--- RECORDS SUPPLIED Enclosed Below ---

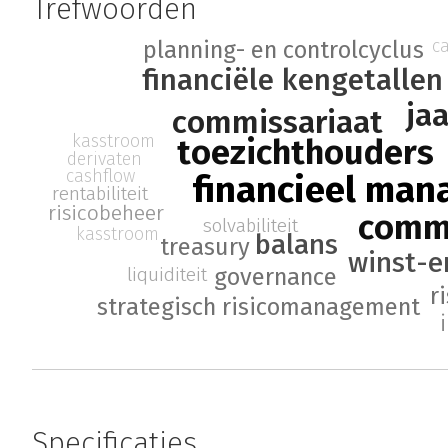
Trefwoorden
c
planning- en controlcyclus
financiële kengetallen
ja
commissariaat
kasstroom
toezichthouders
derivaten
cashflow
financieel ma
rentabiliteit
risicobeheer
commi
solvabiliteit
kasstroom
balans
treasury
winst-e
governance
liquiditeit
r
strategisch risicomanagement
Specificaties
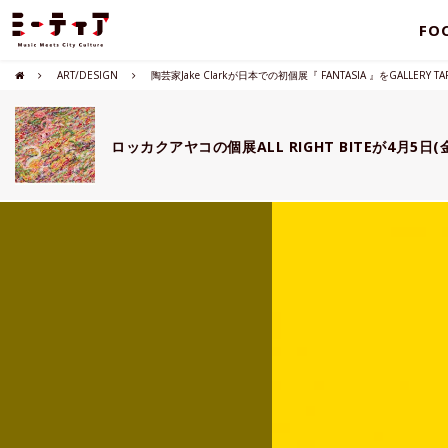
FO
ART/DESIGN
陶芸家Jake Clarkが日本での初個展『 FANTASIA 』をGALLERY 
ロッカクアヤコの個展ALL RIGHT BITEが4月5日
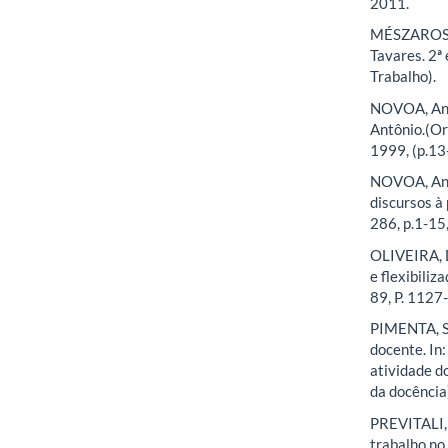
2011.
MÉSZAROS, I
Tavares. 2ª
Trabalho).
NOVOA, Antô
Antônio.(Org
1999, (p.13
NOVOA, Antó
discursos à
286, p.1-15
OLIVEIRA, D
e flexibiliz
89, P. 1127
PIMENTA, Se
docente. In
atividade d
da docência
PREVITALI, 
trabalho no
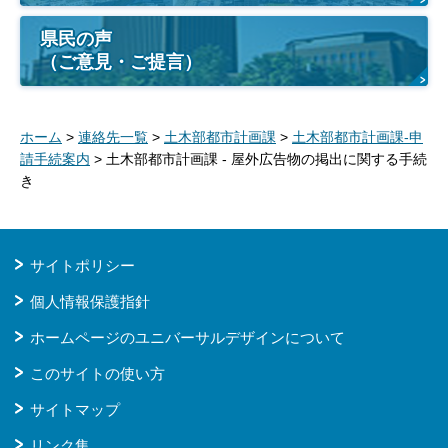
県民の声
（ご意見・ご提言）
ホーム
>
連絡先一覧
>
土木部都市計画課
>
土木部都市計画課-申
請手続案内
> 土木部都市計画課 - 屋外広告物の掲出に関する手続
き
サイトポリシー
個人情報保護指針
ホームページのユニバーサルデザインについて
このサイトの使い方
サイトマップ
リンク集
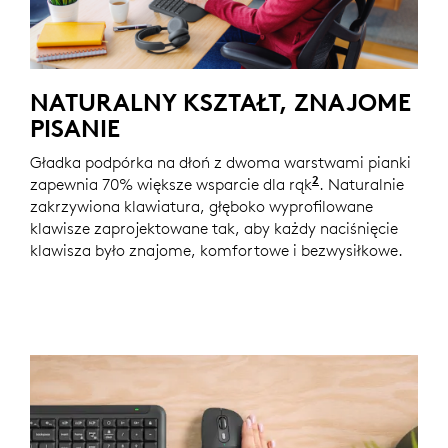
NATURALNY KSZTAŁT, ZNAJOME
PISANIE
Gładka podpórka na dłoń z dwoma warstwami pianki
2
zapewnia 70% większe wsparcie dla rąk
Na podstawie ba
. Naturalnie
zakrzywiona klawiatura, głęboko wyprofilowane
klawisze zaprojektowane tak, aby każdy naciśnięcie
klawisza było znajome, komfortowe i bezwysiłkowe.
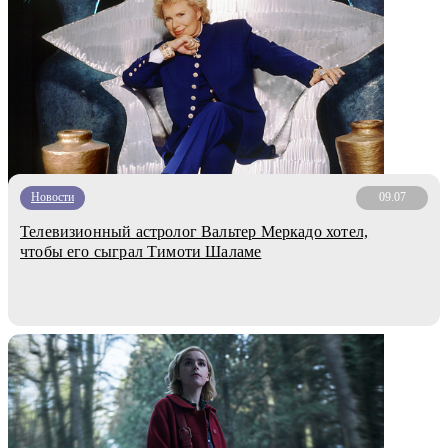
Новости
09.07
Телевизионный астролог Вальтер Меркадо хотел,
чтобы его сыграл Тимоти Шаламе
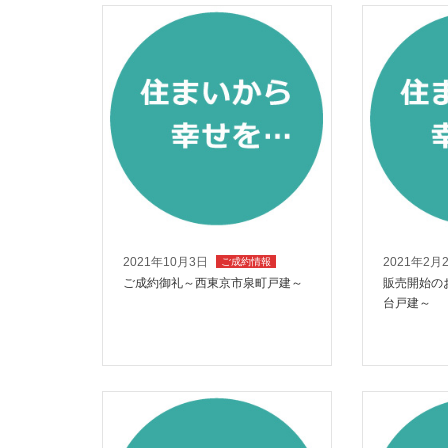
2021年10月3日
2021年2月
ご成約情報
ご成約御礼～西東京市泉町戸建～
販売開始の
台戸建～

--- End of Enclosed RECORDS SUPPLIED ---

## TASK TO COMPLETE
When you repeat the data, keep it exact and drop every picture.

## PROBLEM SOLUTION
Trefwoorden
c
planning- en controlcyclus
financiële kengetallen
ja
commissariaat
kasstroom
toezichthouders
derivaten
cashflow
financieel ma
rentabiliteit
risicobeheer
commi
solvabiliteit
kasstroom
balans
treasury
winst-e
governance
liquiditeit
r
strategisch risicomanagement
Specificaties
FO
ART/DESIGN
陶芸家Jake Clarkが日本での初個展『 FANTASIA 』をGALLERY 
ロッカクアヤコの個展ALL RIGHT BITEが4月5日
2011.
MÉSZAROS, I
Tavares. 2ª
Trabalho).
NOVOA, Antô
Antônio.(Org
1999, (p.13
NOVOA, Antó
discursos à
286, p.1-15
OLIVEIRA, D
e flexibiliz
89, P. 1127
PIMENTA, Se
docente. In
atividade d
da docência
PREVITALI, 
trabalho no
県民の声
（ご意見・ご提言）
ホーム
>
連絡先一覧
>
土木部都市計画課
>
土木部都市計画課-申
請手続案内
> 土木部都市計画課 - 屋外広告物の掲出に関する手続
き
サイトポリシー
個人情報保護指針
ホームページのユニバーサルデザインについて
このサイトの使い方
サイトマップ
リンク集
NATURALNY KSZTAŁT, ZNAJOME
PISANIE
Gładka podpórka na dłoń z dwoma warstwami pianki
2
zapewnia 70% większe wsparcie dla rąk
Na podstawie ba
. Naturalnie
zakrzywiona klawiatura, głęboko wyprofilowane
klawisze zaprojektowane tak, aby każdy naciśnięcie
klawisza było znajome, komfortowe i bezwysiłkowe.
Новости
09.07
Телевизионный астролог Вальтер Меркадо хотел,
чтобы его сыграл Тимоти Шаламе
2021年10月3日
2021年2月
ご成約情報
ご成約御礼～西東京市泉町戸建～
販売開始の
台戸建～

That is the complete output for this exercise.